#### Exercise:
An exact copy of every record below is needed, with the pictures left out.

─── Source material ───

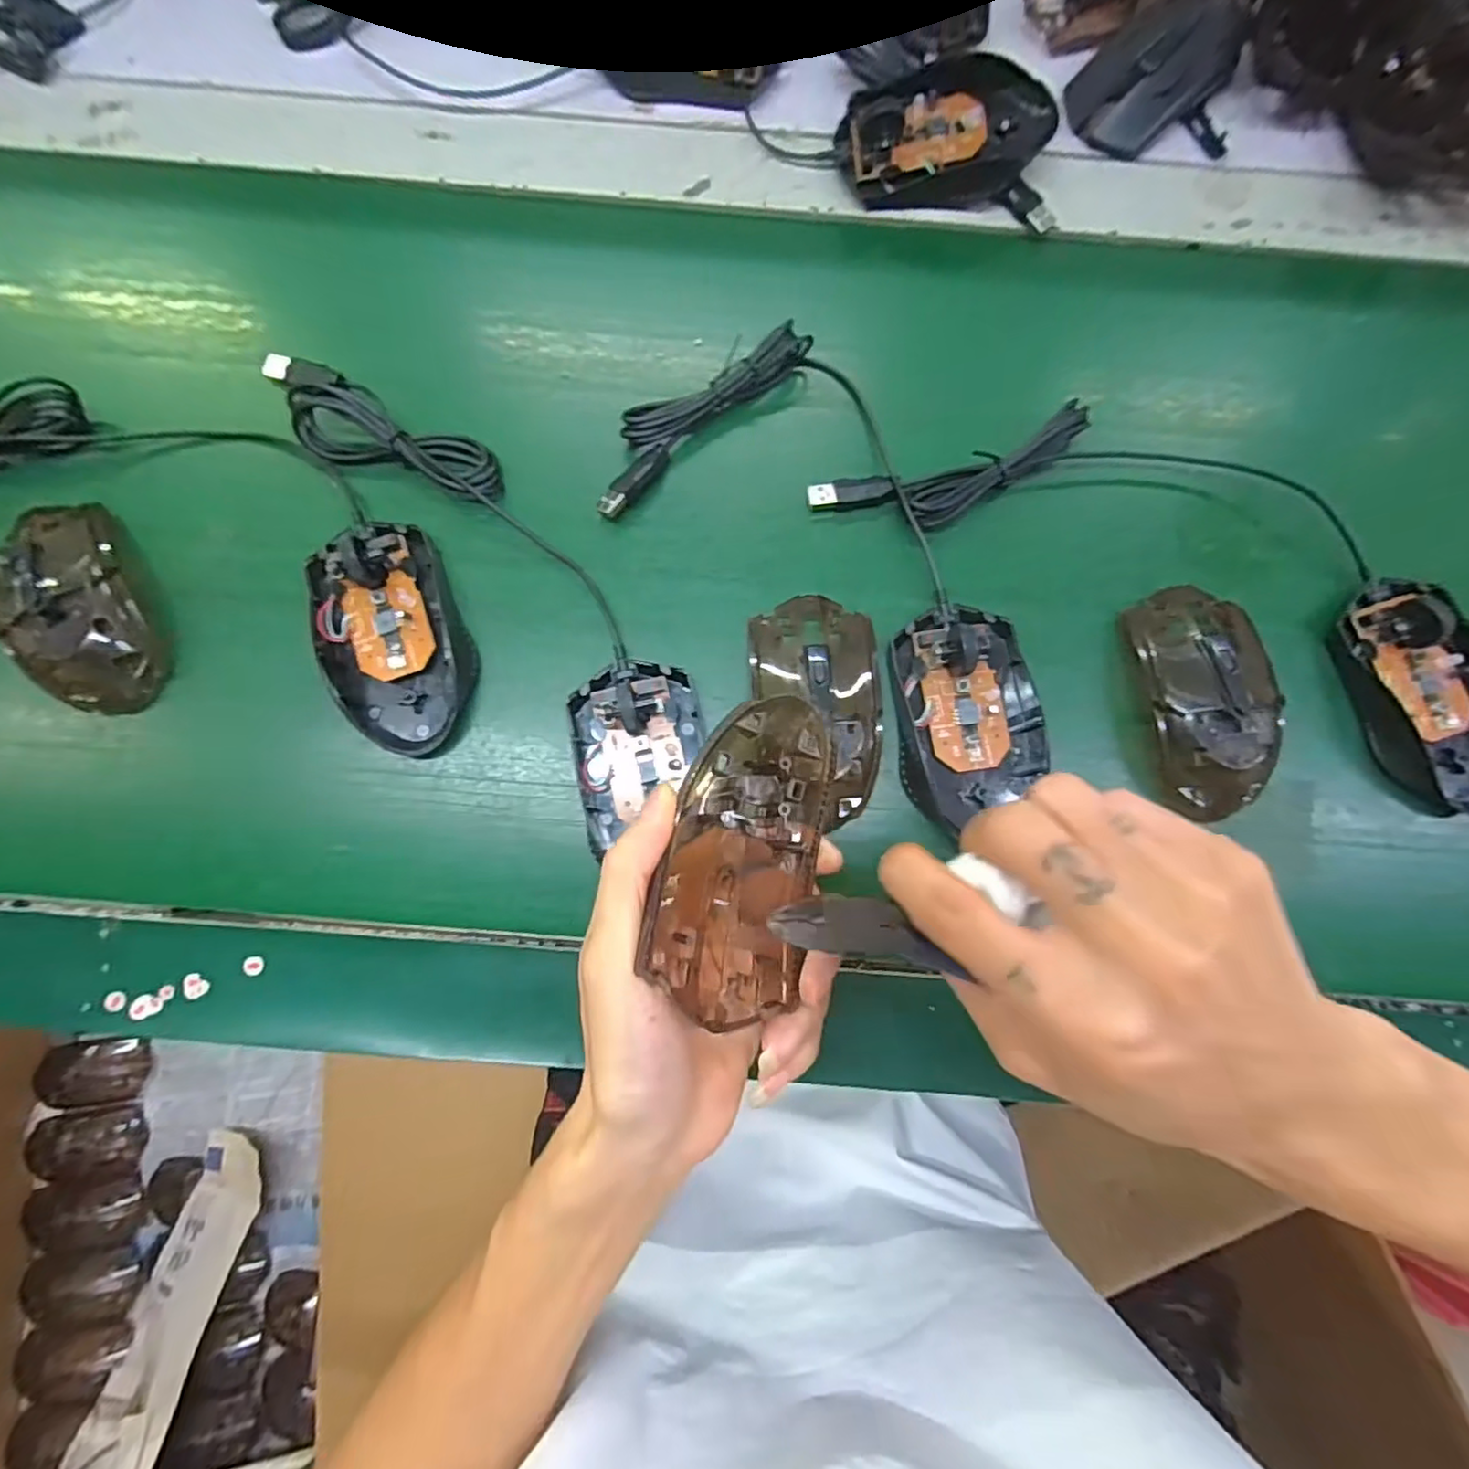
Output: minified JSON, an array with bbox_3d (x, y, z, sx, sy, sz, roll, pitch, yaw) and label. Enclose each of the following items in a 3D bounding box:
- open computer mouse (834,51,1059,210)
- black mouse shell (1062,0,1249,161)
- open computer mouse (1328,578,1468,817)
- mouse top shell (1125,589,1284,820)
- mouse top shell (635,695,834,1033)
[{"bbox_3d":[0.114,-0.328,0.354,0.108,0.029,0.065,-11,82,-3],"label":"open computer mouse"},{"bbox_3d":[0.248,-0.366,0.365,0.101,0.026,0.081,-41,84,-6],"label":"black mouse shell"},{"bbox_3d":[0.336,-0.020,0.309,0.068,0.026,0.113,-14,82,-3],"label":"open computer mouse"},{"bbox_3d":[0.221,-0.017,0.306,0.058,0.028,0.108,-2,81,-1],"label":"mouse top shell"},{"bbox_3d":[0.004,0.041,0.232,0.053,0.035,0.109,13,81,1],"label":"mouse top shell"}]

───

#### The completed task:
Output: minified JSON, an array with bbox_3d (x, y, z, sx, sy, sz, roll, pitch, yaw) and label. Enclose each of the following items in a 3D bounding box:
- open computer mouse (834,51,1059,210)
- black mouse shell (1062,0,1249,161)
- open computer mouse (1328,578,1468,817)
- mouse top shell (1125,589,1284,820)
- mouse top shell (635,695,834,1033)
[{"bbox_3d":[0.114,-0.328,0.354,0.108,0.029,0.065,-11,82,-3],"label":"open computer mouse"},{"bbox_3d":[0.248,-0.366,0.365,0.101,0.026,0.081,-41,84,-6],"label":"black mouse shell"},{"bbox_3d":[0.336,-0.020,0.309,0.068,0.026,0.113,-14,82,-3],"label":"open computer mouse"},{"bbox_3d":[0.221,-0.017,0.306,0.058,0.028,0.108,-2,81,-1],"label":"mouse top shell"},{"bbox_3d":[0.004,0.041,0.232,0.053,0.035,0.109,13,81,1],"label":"mouse top shell"}]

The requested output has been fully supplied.